Dainte desses fatos, objetiva-se, ainda, trazer à reflexão possíveis consequências negativas de ações projetuais cujas estratégias seguem ou estabelecem objetivos rígidos e despersonalizados – sem critérios temporais, subjetivos, psicológicos, ecológicos nem situacionais. O que confere a singularidade do individuo e o que o faz pertencer à sua espécie, sob a percepção do próprio sujeito? Será que a perda contínua das características naturais de seu Habitat e ecossistema, criam discrepâncias significativas em seu estado pscicológico, a ponto de distorcer – para minimizar seu sofrimento – a realidade e, assim, dificultar o reconhecimento da sua espécie e de seu propósito integrado ao seu ser social, humano? Seria a autorregulação inconscientemente priorizada em relação às percepções socioambientais de aspectos relacionais, situacionais e interacionais? O quanto as espacialidades e a população idealizada para estas interferem nos estados psciológicos – nos estados de presença, de consciência e na autorregulação – dos indivíduos em real afetação?


A visão de um espaço enquanto sócio-espaço determina que o capital e seus novos mecanismos de expansão irão impor causalidades no modo de vida, organização, trabalho, modo de produção, das pessoas e instituições ao redor do globo. (GEBARA, 2023:14)

Para adentrar objetivos mais específicos, se levantam questões a serem indagadas a partir dos dados documentais coletados, incitando reflexões exploratórias aos assuntos. Numa sequência de níveis de análises variados (e transdisciplinares), ora sob aspectos neuropsicológicos relativas aos afetos e à sociabilidade (comportamento humano), ora sob aspectos das percepções senso-espaciais relativas às construções humanas (responsabilizadas pela degradação do meio ambiente e mal-estar coletivo quando mal planejadas, projetadas). Terão as espacialidades (e os estímulos ambientais) relação com o favorecimento desses transtornos mentais? E a falta de cuidado com a identidade psico-socioambiental e a integridade pessoa-ambiente-ecológico em concepções espaciais diante de uma priorização de demandas instantâneas e competitivas entre pares?


Esse modo agressivo de se relacionar com o mundo, é uma alienação com relação ao tempo.

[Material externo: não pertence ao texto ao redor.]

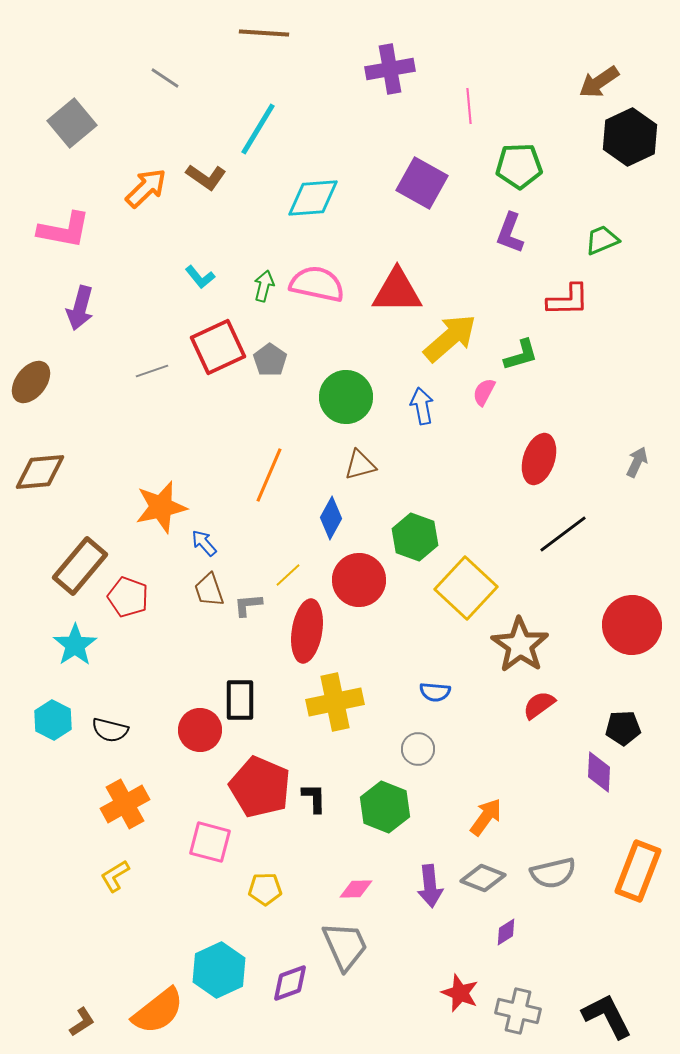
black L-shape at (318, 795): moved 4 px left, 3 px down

Ter que sempre cumprir uma lista de afazeres, que a cada dia cresce e se torna mais difícil, faz com que o tempo se torne assustador, dessincronizado. [...] O sujeito não se reconhece mais dentro de um sistema em que seus atos têm interferências. [...] Não existe mais relação comunitária do que é o coletivo de indivíduos que têm estratégias, desejam coisas semelhantes, vivenciam um sentimento de comunhão. (GEBARA, 2023:44)

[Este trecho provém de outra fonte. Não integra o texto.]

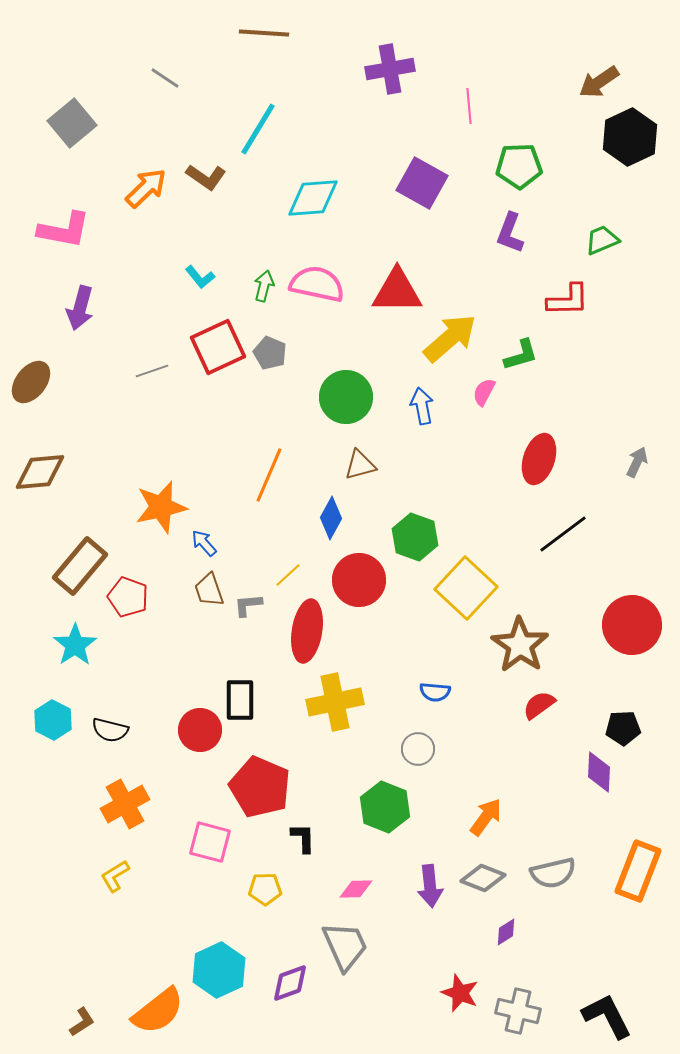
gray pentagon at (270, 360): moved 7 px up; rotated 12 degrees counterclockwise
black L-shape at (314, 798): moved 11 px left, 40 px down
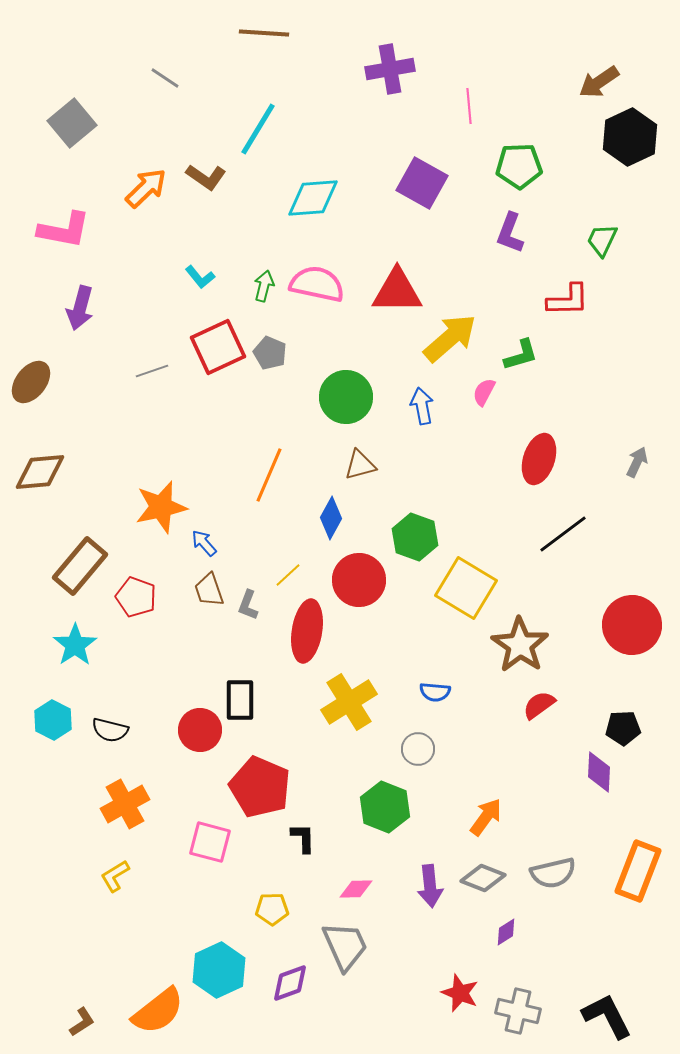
green trapezoid at (602, 240): rotated 42 degrees counterclockwise
yellow square at (466, 588): rotated 12 degrees counterclockwise
red pentagon at (128, 597): moved 8 px right
gray L-shape at (248, 605): rotated 64 degrees counterclockwise
yellow cross at (335, 702): moved 14 px right; rotated 20 degrees counterclockwise
yellow pentagon at (265, 889): moved 7 px right, 20 px down
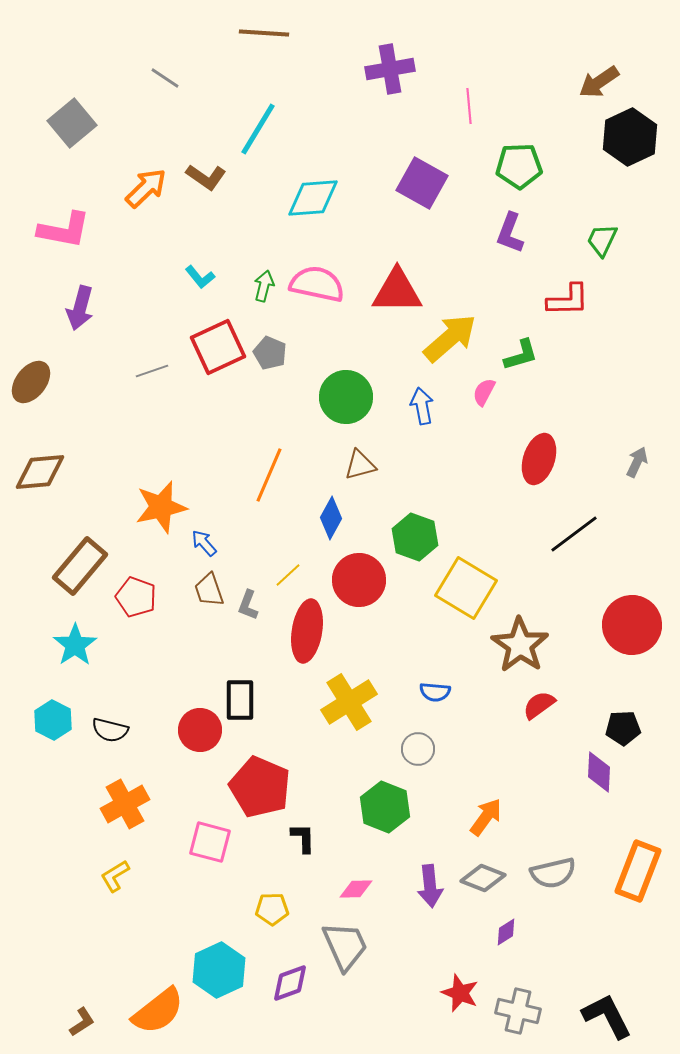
black line at (563, 534): moved 11 px right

Será a percepção fruto dos estímulos ambientais (naturais, implementados, acentuados ou minimizados) ou, também, da presença, qualidade e balanceamento das relações vitais intra e interespécie (autorregulação do sujeito)? A ação imediata (intervenção), sem processamento dos diversos níveis de análises, nem participação existencial e colaborativa dos afetados (e passíveis de afetação) não tende a propiciar situações de degradações futuras (do meio e do sujeito) pela falta de identidade e ameaça ao sentimento de pertencimento daqueles que convivem com a realidade da intervenção?

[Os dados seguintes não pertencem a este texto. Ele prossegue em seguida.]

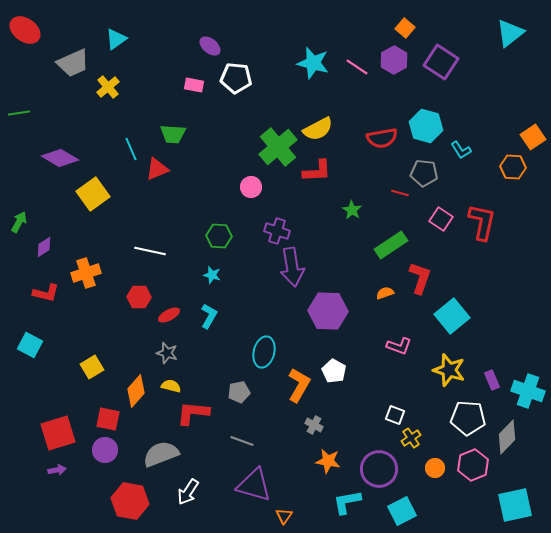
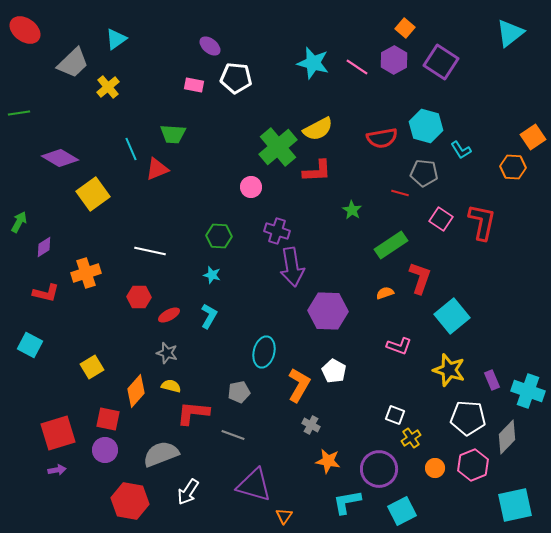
gray trapezoid at (73, 63): rotated 20 degrees counterclockwise
gray cross at (314, 425): moved 3 px left
gray line at (242, 441): moved 9 px left, 6 px up
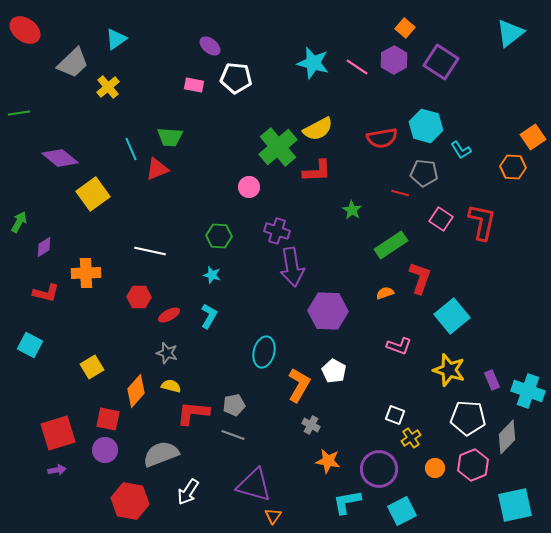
green trapezoid at (173, 134): moved 3 px left, 3 px down
purple diamond at (60, 158): rotated 9 degrees clockwise
pink circle at (251, 187): moved 2 px left
orange cross at (86, 273): rotated 16 degrees clockwise
gray pentagon at (239, 392): moved 5 px left, 13 px down
orange triangle at (284, 516): moved 11 px left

A natureza não hesitará em desmoronar nossas estradas, derrubar nossos edifícios [...] Eventualmente, nos encontraremos muito desgastados por resistir às suas forças centrífugas destrutivas: vamos nos cansar de consertar telhados e varandas, ansiaremos por dormir, as luzes se apagarão [...] Nossa consciência de fundo da calamidade inevitável é o que pode nos tornar especialmente sensível à beleza de uma rua, na qual reconhecemos as próprias qualidades da qual depende nossa sobrevivência. O impulso para a ordem revela-se como sinônimo do pulsar para a vida. (BOTTON, 2008:174, tradução nossa)

 

2. Método adotado

Esta pesquisa usou como critério de desenvolvimento questionamentos opostamente complementares ao foco bibliográfico, onde reuniu-se dados dentro do período de dois meses em publicações no século XXI. Predominantemente de estudos da psicologia (comportamento humano) e de percepções senso-espaciais (estímulos e conformações ambientais).  Dessa forma, quando há um foco bibliográfico maior em discussões partindo de esferas da psicologia, busca-se refletir a partir da contextualização desses comportamentos em espacialidades variadas. Ao passo que, quando há um foco bibliográfico maior em assuntos contemplando espacialidades (percepções e emoções), busca-se refletir a partir da realidade e da qualidade dessas espacialidades (ou desses estímulos ambientais) enquanto abrigo e/ou acolhimento aos sentimentos e comportamentos humanos possíveis. Ainda que estejam situados nesses dois grandes grupos, houve uma busca transdisciplinar nas coletas bibliográficas, a fim de reunir variados níveis de abordagens, possibilitando maior instigação exploratória e abertura a críticas para futuros avanços científicos.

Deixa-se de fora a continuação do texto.